Tag: demolition

  • Wall break demo

    Wall break demo

    I used the ‘cell fracture’ add-on to break up the anvil in a previous video. The video below pulls back a bit from the set-up I used for the second part of the inflation (the popping of the anvil) so you can see that the pink anvil starts breaking up immediately and falls to the floor before changing back to the metallic texture.

    The grassy scene behind the polka dot ‘studio’ is a HDRI (High Dynamic Range Image) and it’s used to give ambient light to a scene.

    I thought it would be a good idea to make a demo video to show how the number of cells you break something into affects how the demolition looks.

    To make this, I first set up a concrete wall and a nice, shiny checked floor. I also made a rusty metal ball to act as the object that smashes the wall and set up the camera to get a good view of the full event. This would be the basis for the six animations that make up the final video.

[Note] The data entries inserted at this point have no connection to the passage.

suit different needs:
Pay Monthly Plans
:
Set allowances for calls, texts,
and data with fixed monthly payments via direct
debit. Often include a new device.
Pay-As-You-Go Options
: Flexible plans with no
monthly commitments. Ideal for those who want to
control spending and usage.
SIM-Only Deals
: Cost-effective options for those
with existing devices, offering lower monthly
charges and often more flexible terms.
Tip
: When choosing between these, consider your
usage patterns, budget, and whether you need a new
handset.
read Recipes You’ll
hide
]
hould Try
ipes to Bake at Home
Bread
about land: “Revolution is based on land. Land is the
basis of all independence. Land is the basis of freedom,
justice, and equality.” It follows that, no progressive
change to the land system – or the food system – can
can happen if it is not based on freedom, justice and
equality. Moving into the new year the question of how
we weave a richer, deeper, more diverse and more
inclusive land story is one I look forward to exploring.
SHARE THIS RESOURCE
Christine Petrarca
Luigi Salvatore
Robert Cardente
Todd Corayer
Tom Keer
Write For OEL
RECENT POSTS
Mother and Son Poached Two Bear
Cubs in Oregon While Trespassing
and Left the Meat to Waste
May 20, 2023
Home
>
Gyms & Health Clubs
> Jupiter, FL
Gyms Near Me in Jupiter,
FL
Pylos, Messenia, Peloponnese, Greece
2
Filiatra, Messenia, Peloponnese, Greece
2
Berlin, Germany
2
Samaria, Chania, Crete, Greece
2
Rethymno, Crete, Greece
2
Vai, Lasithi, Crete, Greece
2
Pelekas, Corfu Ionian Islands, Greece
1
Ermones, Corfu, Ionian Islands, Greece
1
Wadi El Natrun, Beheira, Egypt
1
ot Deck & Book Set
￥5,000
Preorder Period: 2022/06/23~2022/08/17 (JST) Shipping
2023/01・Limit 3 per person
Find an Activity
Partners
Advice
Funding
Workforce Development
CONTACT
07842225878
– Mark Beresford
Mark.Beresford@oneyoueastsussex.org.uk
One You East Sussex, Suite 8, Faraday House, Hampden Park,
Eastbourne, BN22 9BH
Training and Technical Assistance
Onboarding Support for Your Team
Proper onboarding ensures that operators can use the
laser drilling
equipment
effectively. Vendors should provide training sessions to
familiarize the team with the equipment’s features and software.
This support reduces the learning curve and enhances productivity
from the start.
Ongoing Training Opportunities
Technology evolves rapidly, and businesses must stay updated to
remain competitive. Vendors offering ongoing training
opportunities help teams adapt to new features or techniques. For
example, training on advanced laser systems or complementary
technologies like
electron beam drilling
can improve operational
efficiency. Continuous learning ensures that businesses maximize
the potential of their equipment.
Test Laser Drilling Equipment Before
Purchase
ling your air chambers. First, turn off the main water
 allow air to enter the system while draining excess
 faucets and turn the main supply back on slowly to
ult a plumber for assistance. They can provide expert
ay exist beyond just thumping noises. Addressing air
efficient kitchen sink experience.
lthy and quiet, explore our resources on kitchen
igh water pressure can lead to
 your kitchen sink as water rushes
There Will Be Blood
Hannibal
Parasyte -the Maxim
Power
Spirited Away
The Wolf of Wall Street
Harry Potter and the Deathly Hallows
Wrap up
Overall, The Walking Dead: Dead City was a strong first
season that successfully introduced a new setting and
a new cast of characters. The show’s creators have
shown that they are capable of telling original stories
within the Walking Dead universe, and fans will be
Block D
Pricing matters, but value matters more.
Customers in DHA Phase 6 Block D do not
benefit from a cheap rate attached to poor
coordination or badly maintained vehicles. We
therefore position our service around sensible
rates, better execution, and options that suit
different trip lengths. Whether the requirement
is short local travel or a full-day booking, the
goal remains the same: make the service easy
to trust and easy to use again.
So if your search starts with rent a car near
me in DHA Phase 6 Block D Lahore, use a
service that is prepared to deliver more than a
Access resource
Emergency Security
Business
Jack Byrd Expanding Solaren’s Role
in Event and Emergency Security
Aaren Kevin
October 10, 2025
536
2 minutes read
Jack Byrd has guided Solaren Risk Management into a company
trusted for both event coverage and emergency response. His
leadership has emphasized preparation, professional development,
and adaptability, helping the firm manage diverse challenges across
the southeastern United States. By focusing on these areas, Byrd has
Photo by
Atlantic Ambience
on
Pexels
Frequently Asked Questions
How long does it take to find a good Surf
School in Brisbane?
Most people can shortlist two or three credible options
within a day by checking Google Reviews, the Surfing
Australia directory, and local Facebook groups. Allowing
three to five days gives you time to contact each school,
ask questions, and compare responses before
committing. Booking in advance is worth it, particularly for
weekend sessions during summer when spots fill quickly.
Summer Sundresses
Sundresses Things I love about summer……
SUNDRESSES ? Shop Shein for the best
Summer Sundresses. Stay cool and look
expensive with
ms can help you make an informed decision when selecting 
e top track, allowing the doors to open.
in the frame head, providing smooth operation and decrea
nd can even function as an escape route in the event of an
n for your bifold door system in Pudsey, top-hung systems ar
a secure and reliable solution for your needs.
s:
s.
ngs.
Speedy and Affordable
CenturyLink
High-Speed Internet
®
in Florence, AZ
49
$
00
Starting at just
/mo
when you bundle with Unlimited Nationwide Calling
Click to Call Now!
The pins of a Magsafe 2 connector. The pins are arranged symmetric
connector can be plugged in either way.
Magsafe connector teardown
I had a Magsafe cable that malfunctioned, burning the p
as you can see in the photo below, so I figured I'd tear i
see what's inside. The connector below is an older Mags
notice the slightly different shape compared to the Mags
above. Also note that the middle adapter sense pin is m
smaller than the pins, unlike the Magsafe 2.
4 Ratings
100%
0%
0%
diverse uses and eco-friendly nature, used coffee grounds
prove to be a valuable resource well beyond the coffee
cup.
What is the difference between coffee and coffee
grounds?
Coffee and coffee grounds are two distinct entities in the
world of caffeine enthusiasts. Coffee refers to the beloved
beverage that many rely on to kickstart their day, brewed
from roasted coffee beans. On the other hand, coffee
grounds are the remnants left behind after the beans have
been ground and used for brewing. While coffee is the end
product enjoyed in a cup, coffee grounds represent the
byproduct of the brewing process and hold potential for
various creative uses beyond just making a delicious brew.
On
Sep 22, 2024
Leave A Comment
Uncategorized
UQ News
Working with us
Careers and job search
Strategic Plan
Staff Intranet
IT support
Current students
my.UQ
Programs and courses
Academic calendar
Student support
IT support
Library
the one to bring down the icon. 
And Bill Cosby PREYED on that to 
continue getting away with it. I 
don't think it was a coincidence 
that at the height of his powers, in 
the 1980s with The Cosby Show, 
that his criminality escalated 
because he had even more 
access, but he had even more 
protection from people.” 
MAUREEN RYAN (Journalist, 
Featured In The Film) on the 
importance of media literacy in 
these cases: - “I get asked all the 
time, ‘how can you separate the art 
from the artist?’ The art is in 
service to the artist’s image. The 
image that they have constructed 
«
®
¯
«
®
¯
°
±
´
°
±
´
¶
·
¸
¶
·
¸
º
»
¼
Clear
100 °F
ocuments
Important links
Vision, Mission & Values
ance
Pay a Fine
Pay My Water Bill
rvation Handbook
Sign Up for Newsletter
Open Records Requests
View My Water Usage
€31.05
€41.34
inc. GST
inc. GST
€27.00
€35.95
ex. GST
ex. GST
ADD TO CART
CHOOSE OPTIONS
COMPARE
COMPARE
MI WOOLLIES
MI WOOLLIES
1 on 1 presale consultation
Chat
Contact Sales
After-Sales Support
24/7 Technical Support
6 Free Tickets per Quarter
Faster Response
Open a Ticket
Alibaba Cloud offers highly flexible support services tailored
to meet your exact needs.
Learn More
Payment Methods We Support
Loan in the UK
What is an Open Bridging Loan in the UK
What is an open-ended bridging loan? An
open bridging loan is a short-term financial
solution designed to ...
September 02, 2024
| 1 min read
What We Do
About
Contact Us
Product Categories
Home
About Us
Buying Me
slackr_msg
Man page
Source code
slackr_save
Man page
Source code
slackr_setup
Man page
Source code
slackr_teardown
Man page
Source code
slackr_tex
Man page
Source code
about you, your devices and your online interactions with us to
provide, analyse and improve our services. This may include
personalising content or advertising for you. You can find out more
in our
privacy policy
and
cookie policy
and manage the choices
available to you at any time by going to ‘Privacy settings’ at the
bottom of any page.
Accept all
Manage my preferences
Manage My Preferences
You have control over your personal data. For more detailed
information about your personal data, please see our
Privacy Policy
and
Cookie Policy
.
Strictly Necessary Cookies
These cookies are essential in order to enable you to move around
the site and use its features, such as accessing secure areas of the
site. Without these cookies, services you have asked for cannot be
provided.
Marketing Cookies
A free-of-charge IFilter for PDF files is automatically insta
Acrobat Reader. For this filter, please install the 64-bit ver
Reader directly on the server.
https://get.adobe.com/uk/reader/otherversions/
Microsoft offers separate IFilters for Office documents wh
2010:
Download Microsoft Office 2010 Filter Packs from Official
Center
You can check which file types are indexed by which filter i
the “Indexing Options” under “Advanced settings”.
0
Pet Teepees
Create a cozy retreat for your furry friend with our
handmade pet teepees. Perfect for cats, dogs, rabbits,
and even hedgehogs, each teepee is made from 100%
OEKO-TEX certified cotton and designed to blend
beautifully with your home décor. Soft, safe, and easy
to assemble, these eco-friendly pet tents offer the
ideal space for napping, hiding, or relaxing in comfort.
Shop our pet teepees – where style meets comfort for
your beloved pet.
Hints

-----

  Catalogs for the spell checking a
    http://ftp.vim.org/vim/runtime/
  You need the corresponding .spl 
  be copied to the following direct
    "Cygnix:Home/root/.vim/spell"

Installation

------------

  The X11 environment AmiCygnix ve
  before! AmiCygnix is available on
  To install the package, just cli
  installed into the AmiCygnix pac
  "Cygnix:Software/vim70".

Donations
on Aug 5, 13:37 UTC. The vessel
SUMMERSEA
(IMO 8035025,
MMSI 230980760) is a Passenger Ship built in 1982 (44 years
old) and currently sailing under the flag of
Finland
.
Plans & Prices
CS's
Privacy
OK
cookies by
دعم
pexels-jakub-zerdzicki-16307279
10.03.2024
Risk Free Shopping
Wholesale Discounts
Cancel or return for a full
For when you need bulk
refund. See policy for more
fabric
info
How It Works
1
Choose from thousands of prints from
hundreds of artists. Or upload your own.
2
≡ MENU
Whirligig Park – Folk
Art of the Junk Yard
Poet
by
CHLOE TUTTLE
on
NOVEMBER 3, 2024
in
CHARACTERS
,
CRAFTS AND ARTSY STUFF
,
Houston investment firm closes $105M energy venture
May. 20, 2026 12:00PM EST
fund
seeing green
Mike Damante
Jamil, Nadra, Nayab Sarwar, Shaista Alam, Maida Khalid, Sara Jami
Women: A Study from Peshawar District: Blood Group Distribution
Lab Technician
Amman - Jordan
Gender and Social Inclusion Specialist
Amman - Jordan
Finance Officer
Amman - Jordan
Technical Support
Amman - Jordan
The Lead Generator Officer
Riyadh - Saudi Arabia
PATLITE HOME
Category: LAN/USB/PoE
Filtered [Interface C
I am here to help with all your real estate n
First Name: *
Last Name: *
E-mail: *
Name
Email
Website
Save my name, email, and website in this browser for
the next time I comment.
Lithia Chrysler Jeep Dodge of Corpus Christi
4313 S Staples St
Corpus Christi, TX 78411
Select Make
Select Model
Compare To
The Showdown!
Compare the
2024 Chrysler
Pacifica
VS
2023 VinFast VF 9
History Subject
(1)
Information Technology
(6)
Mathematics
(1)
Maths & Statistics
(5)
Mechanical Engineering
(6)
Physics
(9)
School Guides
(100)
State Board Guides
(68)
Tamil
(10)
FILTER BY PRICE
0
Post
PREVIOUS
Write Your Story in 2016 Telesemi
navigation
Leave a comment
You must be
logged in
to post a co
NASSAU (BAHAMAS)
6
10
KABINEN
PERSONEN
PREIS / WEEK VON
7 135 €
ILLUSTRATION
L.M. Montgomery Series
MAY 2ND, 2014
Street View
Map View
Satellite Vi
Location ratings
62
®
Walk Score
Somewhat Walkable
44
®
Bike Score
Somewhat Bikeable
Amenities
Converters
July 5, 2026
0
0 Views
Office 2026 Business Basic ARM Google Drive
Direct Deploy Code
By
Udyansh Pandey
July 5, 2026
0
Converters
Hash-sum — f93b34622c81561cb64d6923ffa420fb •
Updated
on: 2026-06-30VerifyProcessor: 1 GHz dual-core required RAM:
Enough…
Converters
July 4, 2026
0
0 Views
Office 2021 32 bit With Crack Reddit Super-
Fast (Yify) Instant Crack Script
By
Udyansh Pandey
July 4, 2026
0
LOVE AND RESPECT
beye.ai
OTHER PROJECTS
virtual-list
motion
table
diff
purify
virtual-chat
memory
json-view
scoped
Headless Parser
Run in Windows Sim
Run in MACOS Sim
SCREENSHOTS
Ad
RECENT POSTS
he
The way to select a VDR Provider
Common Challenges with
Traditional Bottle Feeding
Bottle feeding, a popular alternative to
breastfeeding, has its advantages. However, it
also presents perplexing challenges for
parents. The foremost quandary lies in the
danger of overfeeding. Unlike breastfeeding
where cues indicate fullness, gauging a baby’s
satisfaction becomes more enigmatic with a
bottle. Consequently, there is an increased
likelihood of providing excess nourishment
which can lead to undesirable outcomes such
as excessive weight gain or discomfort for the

    For each of the animations I changed the number of pieces that the wall would be broken into. This is the essence of the video, and was simply a matter redoing the wall break-up (takes a few seconds) and then rendering the animation (about 10 minutes for each part).

    This is how the wall looks when it’s been broken up into 100 cells. When the ball hits the app calculates where the bits will flu out to. Then it’s up to me to add sounds.

    I then used the Blender video editor to make one video from the six separate animation. Once that was done, I had to find out how to add text to a video. It turned out that is was easy enough using the Blender video editor, you need to set the font and position of the text and use visual editing to set when the text appears. All of this was fairly intuitive now that I’ve used the editor for a while.

    The most complex part was the audio. What I wanted was a series of crashes that conveyed how the size of the particles decreased but the number increased. After a bit of searching I found a two-minute audio of a wall being demolished by a wrecking ball. Some parts were louder and sounded more like a wall being smashed to pieces, others were more like a few pieces being knocked from a wall. I just needed to cut bits out and, for some of the parts, layer up the audio so that there was more noise of crashing concrete because there were more pieces being generated.

    I also put the full audio in the background, to make it sound like an ongoing process at a building site.

    The very last thing I had to do was make sure the video would show as a ‘short’ on YouTube. I uploaded the video that was generated by the Blender Video Editor, but that was categorised as a normal video. So I used Canva to force the video into a ‘Short’ format using a template and that edited video is now on YouTube as a ‘short’.